*Estratto*.
L’infermiera impegnata al triage per l’accoglienza di un anziano con lussazione alla spalla, ha sentito urla e rumori dietro la porta dell’ambulatorio ed è andata subito a vedere se si trattava di una emergenza. Ma ha trovato un uomo molto robusto fuori di sé, che battendosi il peto con forza sosteneva di avere un infarto. In realtà l’agitazione e l’energia dell’uomo lasciavano chiaramente intendere che non avesse alcun problema cardiaco. Ha cercato di calmare l’uomo, dicendogli che si sarebbe occupata di lui dopo un minuto ma lui ha ricominciato a urlare ed è stato a quel punto che ha colpito l’infermiera con un pugno al volto e un calcio dritto al torace.
Altri infermieri sono accorsi e l’uomo è stato sottoposto ai controlli che chiedeva, che hanno però dato esito negativo. Andato via ancora più arrabbiato, l’uomo è tornato nella notte con un’ambulanza sostenendo ancora di avere un infarto. Fatti i controlli, però, come prima, non è risultato nulla. Adesso, probabilmente, dovrà fare i conti con la denuncia che l’infermiera è intenzionata a presentare. Ma sono in molti ad insistere sulla necessità di attivare un posto fisso di polizia al pronto soccorso a tutela degli operatori, ma anche degli stessi pazienti in attesa.

*Compito 1*. Traduci in inglese questa frase dell'estratto sull'aggressione all'infermiera: "Altri infermieri sono accorsi e l’uomo è stato sottoposto ai controlli che chiedeva, che hanno però dato esito negativo."

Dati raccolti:

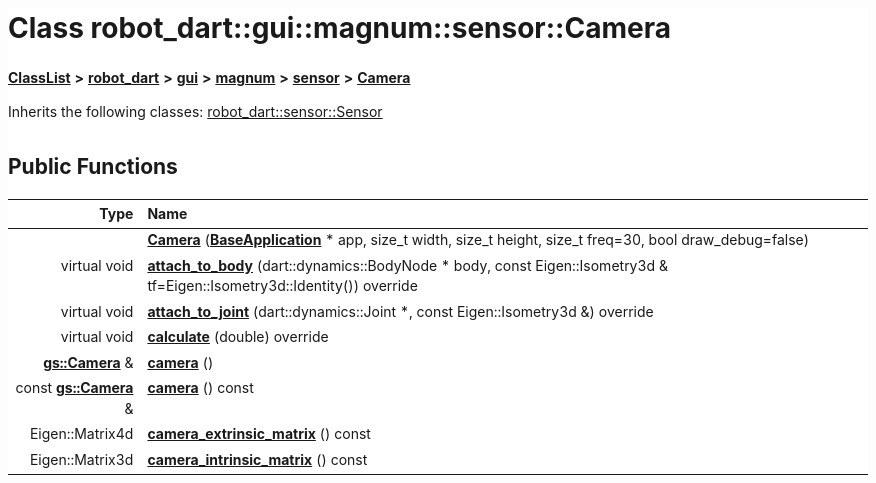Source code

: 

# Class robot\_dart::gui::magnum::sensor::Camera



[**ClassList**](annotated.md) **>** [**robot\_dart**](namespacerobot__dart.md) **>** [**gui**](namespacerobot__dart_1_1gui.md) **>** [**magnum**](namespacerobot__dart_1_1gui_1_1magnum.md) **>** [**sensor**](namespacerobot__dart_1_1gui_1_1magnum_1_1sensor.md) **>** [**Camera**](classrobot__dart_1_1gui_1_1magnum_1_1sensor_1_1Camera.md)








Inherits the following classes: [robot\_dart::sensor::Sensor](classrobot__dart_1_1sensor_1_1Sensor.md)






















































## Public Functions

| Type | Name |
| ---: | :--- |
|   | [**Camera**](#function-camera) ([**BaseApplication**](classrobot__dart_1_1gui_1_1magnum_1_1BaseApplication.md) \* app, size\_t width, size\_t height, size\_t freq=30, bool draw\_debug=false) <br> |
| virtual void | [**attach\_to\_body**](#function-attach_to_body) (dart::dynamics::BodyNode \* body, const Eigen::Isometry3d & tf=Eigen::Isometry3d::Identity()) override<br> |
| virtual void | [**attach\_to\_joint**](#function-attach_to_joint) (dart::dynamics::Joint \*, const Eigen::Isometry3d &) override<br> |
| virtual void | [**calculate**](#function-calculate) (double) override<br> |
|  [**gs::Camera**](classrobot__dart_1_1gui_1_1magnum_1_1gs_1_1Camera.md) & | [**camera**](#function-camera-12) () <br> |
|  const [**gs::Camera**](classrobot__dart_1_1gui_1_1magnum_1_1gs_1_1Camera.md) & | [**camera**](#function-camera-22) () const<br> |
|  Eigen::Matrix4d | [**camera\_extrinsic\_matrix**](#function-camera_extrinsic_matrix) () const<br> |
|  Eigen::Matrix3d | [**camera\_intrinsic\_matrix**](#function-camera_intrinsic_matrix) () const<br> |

==

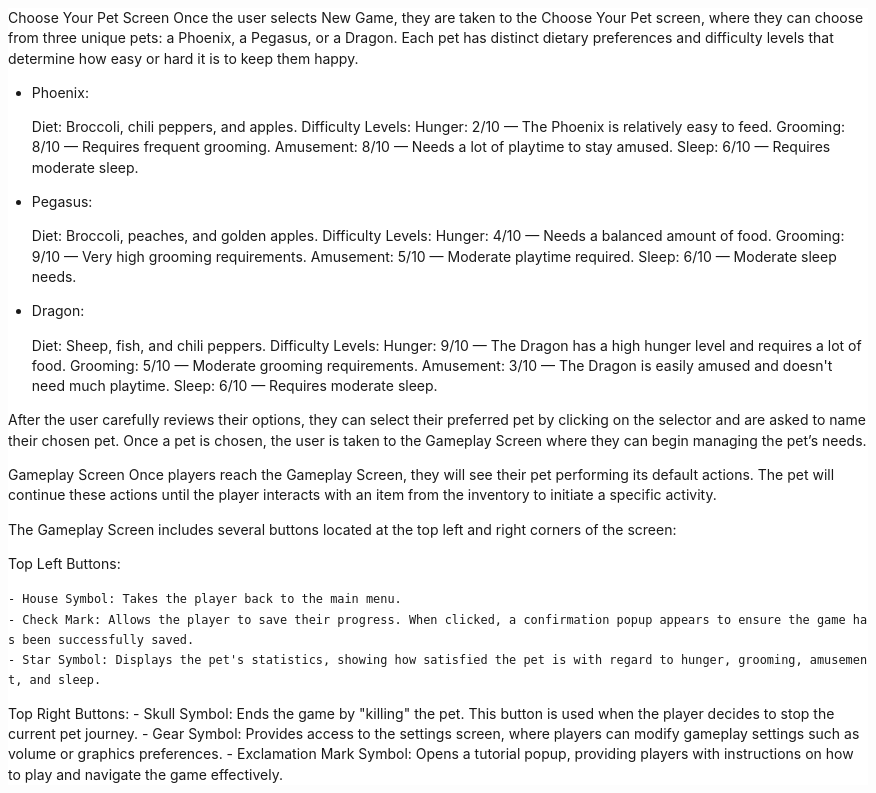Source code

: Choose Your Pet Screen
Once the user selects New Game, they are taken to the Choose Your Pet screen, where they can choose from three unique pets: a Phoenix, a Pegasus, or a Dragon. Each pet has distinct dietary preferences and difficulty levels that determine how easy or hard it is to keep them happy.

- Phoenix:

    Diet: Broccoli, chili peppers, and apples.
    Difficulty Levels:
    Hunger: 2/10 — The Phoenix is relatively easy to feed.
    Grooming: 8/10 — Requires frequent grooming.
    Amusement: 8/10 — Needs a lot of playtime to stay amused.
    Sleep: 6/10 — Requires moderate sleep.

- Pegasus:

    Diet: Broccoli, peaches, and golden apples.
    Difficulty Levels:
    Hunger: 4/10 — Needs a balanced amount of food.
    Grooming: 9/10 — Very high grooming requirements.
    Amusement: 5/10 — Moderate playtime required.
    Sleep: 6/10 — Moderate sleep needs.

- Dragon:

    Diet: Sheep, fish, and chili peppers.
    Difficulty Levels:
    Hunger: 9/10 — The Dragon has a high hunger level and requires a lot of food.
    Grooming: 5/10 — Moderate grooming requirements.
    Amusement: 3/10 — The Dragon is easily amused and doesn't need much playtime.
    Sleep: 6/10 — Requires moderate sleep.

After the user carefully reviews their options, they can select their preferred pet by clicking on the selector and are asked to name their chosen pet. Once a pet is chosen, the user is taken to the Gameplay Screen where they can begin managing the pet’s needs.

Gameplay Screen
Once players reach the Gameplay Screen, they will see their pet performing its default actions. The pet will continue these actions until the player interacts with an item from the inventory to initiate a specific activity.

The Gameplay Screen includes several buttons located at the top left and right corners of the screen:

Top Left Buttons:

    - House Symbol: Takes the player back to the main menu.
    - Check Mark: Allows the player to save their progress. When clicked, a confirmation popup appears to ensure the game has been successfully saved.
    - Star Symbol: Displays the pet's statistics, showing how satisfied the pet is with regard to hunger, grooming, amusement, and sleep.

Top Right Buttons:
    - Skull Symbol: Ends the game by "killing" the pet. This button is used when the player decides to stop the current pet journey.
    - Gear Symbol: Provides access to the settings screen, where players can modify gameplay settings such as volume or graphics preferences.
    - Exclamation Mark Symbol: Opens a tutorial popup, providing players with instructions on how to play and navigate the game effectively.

* * *

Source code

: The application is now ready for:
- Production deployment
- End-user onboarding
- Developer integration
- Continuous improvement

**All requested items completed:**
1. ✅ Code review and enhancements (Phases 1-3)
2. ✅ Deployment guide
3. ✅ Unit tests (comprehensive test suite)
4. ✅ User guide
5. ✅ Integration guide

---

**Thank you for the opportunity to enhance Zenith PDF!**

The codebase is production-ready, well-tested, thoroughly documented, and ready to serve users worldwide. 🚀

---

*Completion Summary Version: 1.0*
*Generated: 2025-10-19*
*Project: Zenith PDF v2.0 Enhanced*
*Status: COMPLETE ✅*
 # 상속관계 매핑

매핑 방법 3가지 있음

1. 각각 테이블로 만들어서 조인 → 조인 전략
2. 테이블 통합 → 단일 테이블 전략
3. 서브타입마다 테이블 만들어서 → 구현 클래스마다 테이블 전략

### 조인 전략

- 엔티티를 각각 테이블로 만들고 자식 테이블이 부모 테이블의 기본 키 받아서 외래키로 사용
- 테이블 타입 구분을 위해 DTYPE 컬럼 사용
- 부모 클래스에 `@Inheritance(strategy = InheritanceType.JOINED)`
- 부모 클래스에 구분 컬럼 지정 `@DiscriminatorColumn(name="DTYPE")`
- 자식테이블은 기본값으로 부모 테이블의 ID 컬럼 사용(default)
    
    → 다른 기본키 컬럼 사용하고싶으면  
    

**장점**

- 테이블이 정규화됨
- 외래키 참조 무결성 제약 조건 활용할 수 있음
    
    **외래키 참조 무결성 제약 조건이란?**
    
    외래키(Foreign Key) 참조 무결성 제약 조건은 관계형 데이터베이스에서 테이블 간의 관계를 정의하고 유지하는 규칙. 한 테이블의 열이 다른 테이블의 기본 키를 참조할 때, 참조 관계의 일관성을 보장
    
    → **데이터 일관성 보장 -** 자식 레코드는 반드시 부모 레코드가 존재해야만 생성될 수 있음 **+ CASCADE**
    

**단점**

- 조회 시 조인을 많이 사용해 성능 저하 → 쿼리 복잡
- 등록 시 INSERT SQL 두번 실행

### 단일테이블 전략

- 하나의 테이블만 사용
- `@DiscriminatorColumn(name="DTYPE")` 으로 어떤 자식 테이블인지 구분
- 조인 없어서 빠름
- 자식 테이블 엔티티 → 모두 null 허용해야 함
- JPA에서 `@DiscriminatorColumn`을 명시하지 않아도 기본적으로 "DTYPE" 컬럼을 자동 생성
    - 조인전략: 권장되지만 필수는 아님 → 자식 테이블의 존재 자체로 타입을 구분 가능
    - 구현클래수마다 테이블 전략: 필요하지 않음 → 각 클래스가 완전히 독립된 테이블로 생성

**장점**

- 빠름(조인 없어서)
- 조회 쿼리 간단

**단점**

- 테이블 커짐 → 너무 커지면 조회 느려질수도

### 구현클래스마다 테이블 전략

*Compito 2*. Nei record, riscrivi le righe che vanno da quella contenente "무결성 제약 조건이란?**" fino a quella contenente "### 구현클래스마다 테이블 전략", entrambe comprese, sostituendo "단점" con "약점" e lasciando invariato tutto il resto.

*Soluzione svolta 1*. Other nurses rushed over and the man underwent the tests he had been asking for, which, however, came back negative.

*Soluzione svolta 2*.
    **외래키 참조 무결성 제약 조건이란?**
    
    외래키(Foreign Key) 참조 무결성 제약 조건은 관계형 데이터베이스에서 테이블 간의 관계를 정의하고 유지하는 규칙. 한 테이블의 열이 다른 테이블의 기본 키를 참조할 때, 참조 관계의 일관성을 보장
    
    → **데이터 일관성 보장 -** 자식 레코드는 반드시 부모 레코드가 존재해야만 생성될 수 있음 **+ CASCADE**
    

**약점**

- 조회 시 조인을 많이 사용해 성능 저하 → 쿼리 복잡
- 등록 시 INSERT SQL 두번 실행

### 단일테이블 전략

- 하나의 테이블만 사용
- `@DiscriminatorColumn(name="DTYPE")` 으로 어떤 자식 테이블인지 구분
- 조인 없어서 빠름
- 자식 테이블 엔티티 → 모두 null 허용해야 함
- JPA에서 `@DiscriminatorColumn`을 명시하지 않아도 기본적으로 "DTYPE" 컬럼을 자동 생성
    - 조인전략: 권장되지만 필수는 아님 → 자식 테이블의 존재 자체로 타입을 구분 가능
    - 구현클래수마다 테이블 전략: 필요하지 않음 → 각 클래스가 완전히 독립된 테이블로 생성

**장점**

- 빠름(조인 없어서)
- 조회 쿼리 간단

**약점**

- 테이블 커짐 → 너무 커지면 조회 느려질수도

### 구현클래스마다 테이블 전략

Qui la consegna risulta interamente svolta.